6.Healthier fats. Using extra virgin olive oil for cooking and for dressings, and small quantities of nuts and seeds such as walnuts and flax seeds are how you can include healthier fats in your meals. Eating plant based monounsaturated fatty acids (MUFAs), particularly from olive oil, and also avocados, nut butters has been associated with lower cancer risk. Similarly, the replacement of animal MUFAs with plant MUFAs has been associated with decreased cancer mortality. Healthy fats give you energy, support cell function and help your body absorb nutrients from vegetables, fruits and other foods and fat enhances the taste of food, making a person feel more satisfied than eating fat-free foods. Unhealthy saturated fats such as those in red meat and dairy products like cheese, butter and ice cream as well as trans fats found in fried and fast foods and processed foods such as crackers, chips and cookies should be minimized as much as possible.

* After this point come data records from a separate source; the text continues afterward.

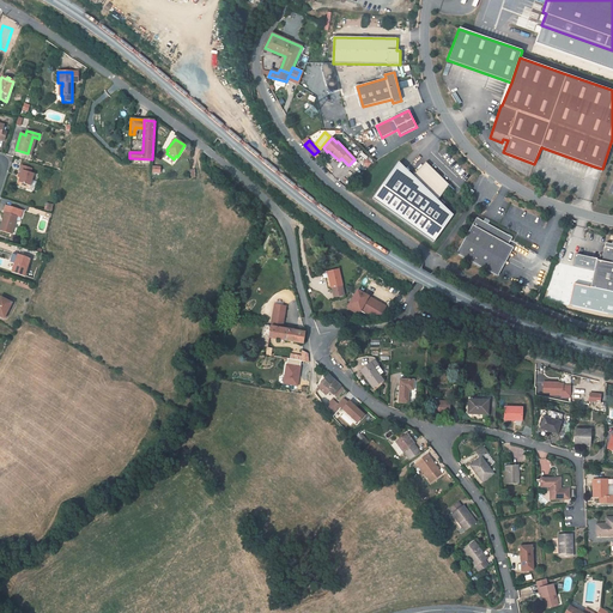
[(372,199),(435,243),(454,216),(438,201),(449,186),(426,163),(413,176),(410,182),(395,168),(372,199)]
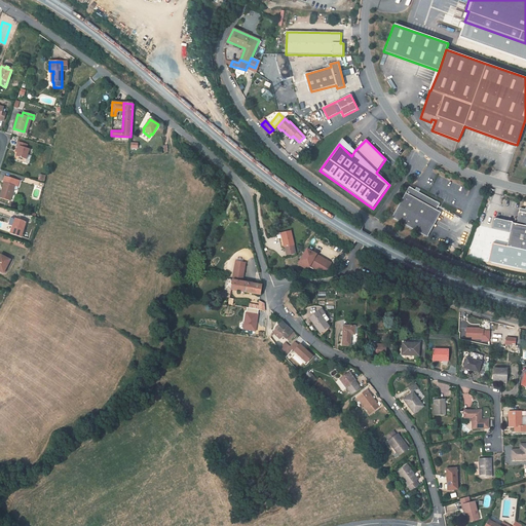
[(354,151),(342,140),(339,144),(351,156),(354,151)]
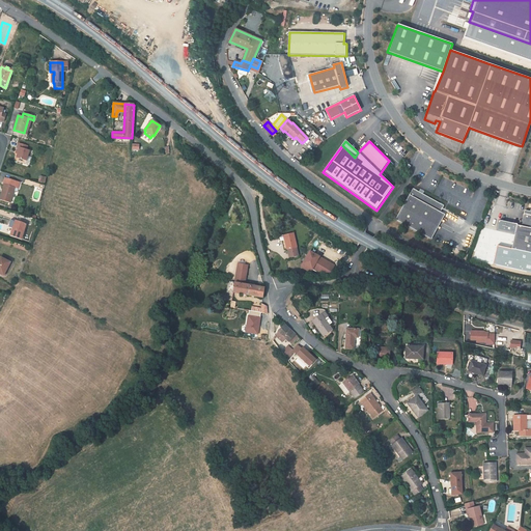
[(29,150),(26,149),(27,146),(19,143),(16,152),(18,152),(17,158),(26,161),(25,164),(29,165),(31,158),(27,157),(29,150)]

7.Lean sources of protein. This includes poultry, fish and legumes that can make up to a quarter of your plate at some (not all) of your daily meals.

While it may be hard to make all these changes at once, there is no doubt that these changes are necessary for lowering your cancer risk and for other incredibly positive impacts on your long-term health. However, if you have digestive issues or other chronic health issues, you must talk to your health care team before you embark on dietary changes to make sure you are on the right path to good health and cancer risk reduction.